BYOC Confidence Booster

The BYOC Confidence Booster is just a simple linear boost and buffer. The only change i made was moving the trimmer offboard to make a pot. Figured this would be a nice easy project for those that want to get started building pedals.

Tuesday, 6 December 2016

Carl Martin Crush Zone

Here is a simple distortion pedal by Carl Martin.
Original FSB thread and schematic available here.

Thursday, 1 December 2016

Hudson Electronics Broadcast

Original info:
The Broadcast is a transformer coupled, discrete Class-A germanium pre-amplifier based on the classic broadcast consoles of the 1960s. In the low-gain setting, the Broadcast can cover everything from sparkling clean boost through to transparent overdrive, all with a healthy dose of volume available to push your amp. The Broadcast features a specially selected Triad steel-core transformer and a NOS germanium transistor. Advancing the gain on the Broadcast starts to saturate the transformer and the pedal’s discrete circuitry, giving rise to a gentle and dynamic compression coupled with subtle thickening of the midrange. With the gain switch in the high setting and the trim control wound up, the Broadcast starts to deliver heavier distorted sounds with a warm and fuzzy edge to them.
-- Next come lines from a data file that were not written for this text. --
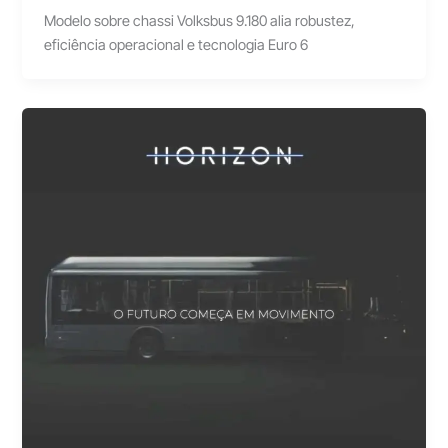
Modelo sobre chassi Volksbus 9.180 alia robustez,
eficiência operacional e tecnologia Euro 6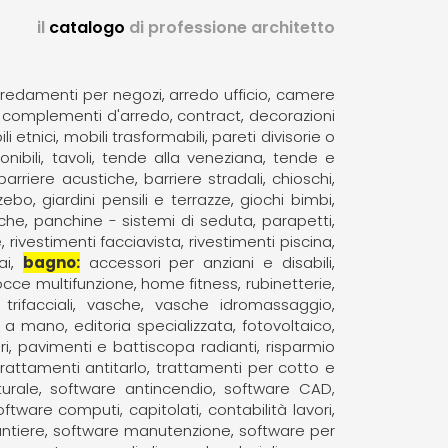
il
catalogo
di professione architetto
rredamenti per negozi
arredo ufficio
camere
complementi d'arredo
contract
decorazioni
li etnici
mobili trasformabili
pareti divisorie o
nibili
tavoli
tende alla veneziana
tende e
barriere acustiche
barriere stradali
chioschi
zebo
giardini pensili e terrazze
giochi bimbi
iche
panchine - sistemi di seduta
parapetti
e
rivestimenti facciavista
rivestimenti piscina
ai
bagno
accessori per anziani e disabili
cce multifunzione
home fitness
rubinetterie
rifacciali
vasche
vasche idromassaggio
o a mano
editoria specializzata
fotovoltaico
ri
pavimenti e battiscopa radianti
risparmio
trattamenti antitarlo
trattamenti per cotto e
turale
software antincendio
software CAD,
oftware computi, capitolati, contabilità lavori
ntiere
software manutenzione
software per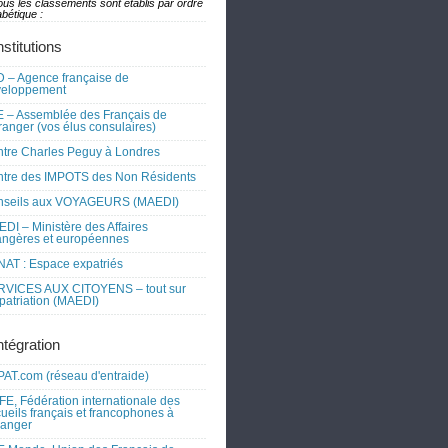
ous les classements sont établis par ordre
bétique :
nstitutions
 – Agence française de
veloppement
 – Assemblée des Français de
tranger (vos élus consulaires)
tre Charles Peguy à Londres
tre des IMPOTS des Non Résidents
nseils aux VOYAGEURS (MAEDI)
DI – Ministère des Affaires
angères et européennes
AT : Espace expatriés
RVICES AUX CITOYENS – tout sur
xpatriation (MAEDI)
ntégration
AT.com (réseau d'entraide)
FE, Fédération internationale des
ueils français et francophones à
tranger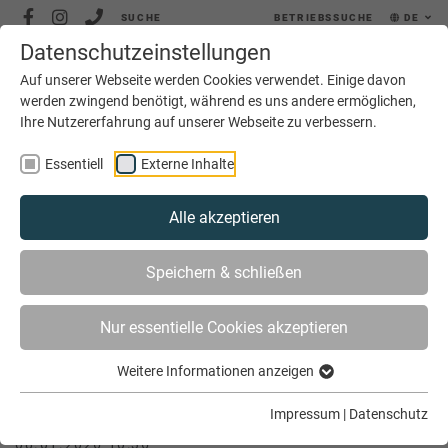
SUCHE
BETRIEBSSUCHE
DE
Datenschutzeinstellungen
MENÜ
Auf unserer Webseite werden Cookies verwendet. Einige davon
werden zwingend benötigt, während es uns andere ermöglichen,
Ihre Nutzererfahrung auf unserer Webseite zu verbessern.
Essentiell
Externe Inhalte
Alle akzeptieren
SIE SIND HIER
SERVICE
JOBS
JOBBÖRSE
Speichern & schließen
TISCHLER (M/W/D) | WINTER & WULFERS GMBH,
EMSDETTEN
Nur essentielle Cookies akzeptieren
Weitere Informationen anzeigen
Tischler (m/w/d) | Winter & Wulfers
GmbH, Emsdetten
Impressum
|
Datenschutz
08.01.2026 10:36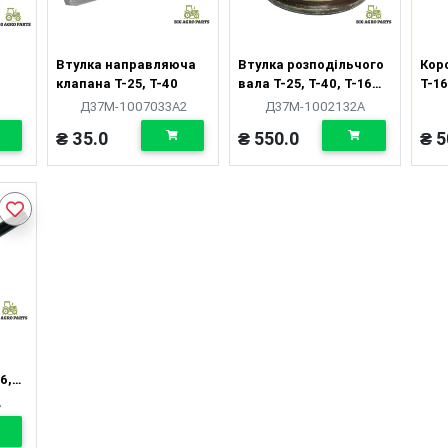
Втулка направляюча
Втулка розподільчого
Коро
клапана Т-25, Т-40
вала Т-25, Т-40, Т-16
Т-16
(передня) ЛАТУНЬ
Д37М-1007033А2
Д37М-1002132А
₴ 35.0
₴ 550.0
₴ 5
6,
А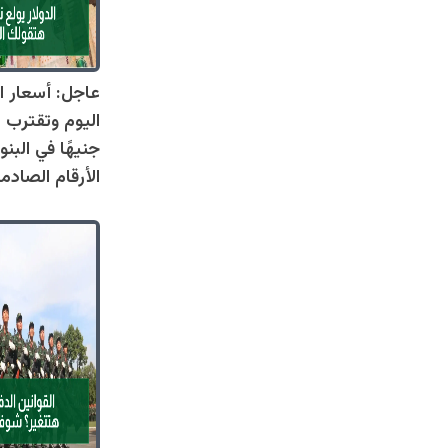
عاجل: أسعار ال
جنيهًا في البنو
الأرقام الصادم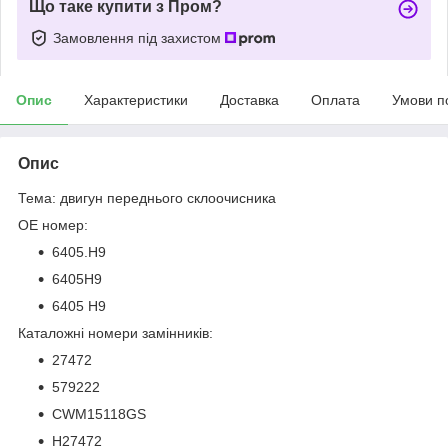
Що таке купити з Пром?
Замовлення під захистом
Опис
Характеристики
Доставка
Оплата
Умови п
Опис
Тема: двигун переднього склоочисника
OE номер:
6405.H9
6405H9
6405 H9
Каталожні номери замінників:
27472
579222
CWM15118GS
H27472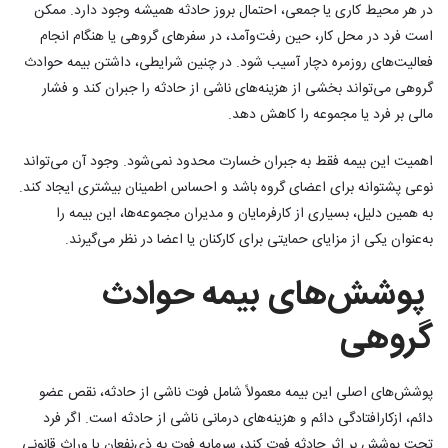
در هر محیط کاری یا جمعی، احتمال بروز حادثه همیشه وجود دارد. ممکن
است فرد در محل کار، حین رفت‌وآمد، در سفرهای گروهی یا هنگام انجام
فعالیت‌های روزمره دچار آسیب شود. در چنین شرایطی، داشتن بیمه حوادث
گروهی می‌تواند بخشی از هزینه‌های ناشی از حادثه را جبران کند و فشار
مالی بر فرد یا مجموعه را کاهش دهد.
اهمیت این بیمه فقط به جبران خسارت محدود نمی‌شود. وجود آن می‌تواند
نوعی پشتوانه برای اعضای گروه باشد و احساس اطمینان بیشتری ایجاد کند.
به همین دلیل، بسیاری از کارفرمایان و مدیران مجموعه‌ها، این بیمه را
به‌عنوان یکی از مزایای حمایتی برای کارکنان یا اعضا در نظر می‌گیرند.
پوشش‌های بیمه حوادث
گروهی
پوشش‌های اصلی این بیمه معمولاً شامل فوت ناشی از حادثه، نقص عضو
دائم، ازکارافتادگی دائم و هزینه‌های درمانی ناشی از حادثه است. اگر فرد
تحت پوشش بر اثر حادثه فوت کند، سرمایه فوت به ذی‌نفعان یا وراث قانونی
The Broadcast covers a wide range of driven and distorted tones whilst remaining dynamic, responding well to pick attack and the subtle nuances of every player.

Thanks to Tipunk777 for reverse-engineering his own pedal in the Forum section.
There are 2 layouts:
one with a 24V charge pump and one without.
23/12/2016 Layout updated! Changed Gain Switch to On-Off-On and rotated OC71 180 degrees
Added a second layout with charge pump. It's the same as before but on the top of the layout to give more space to the transformer.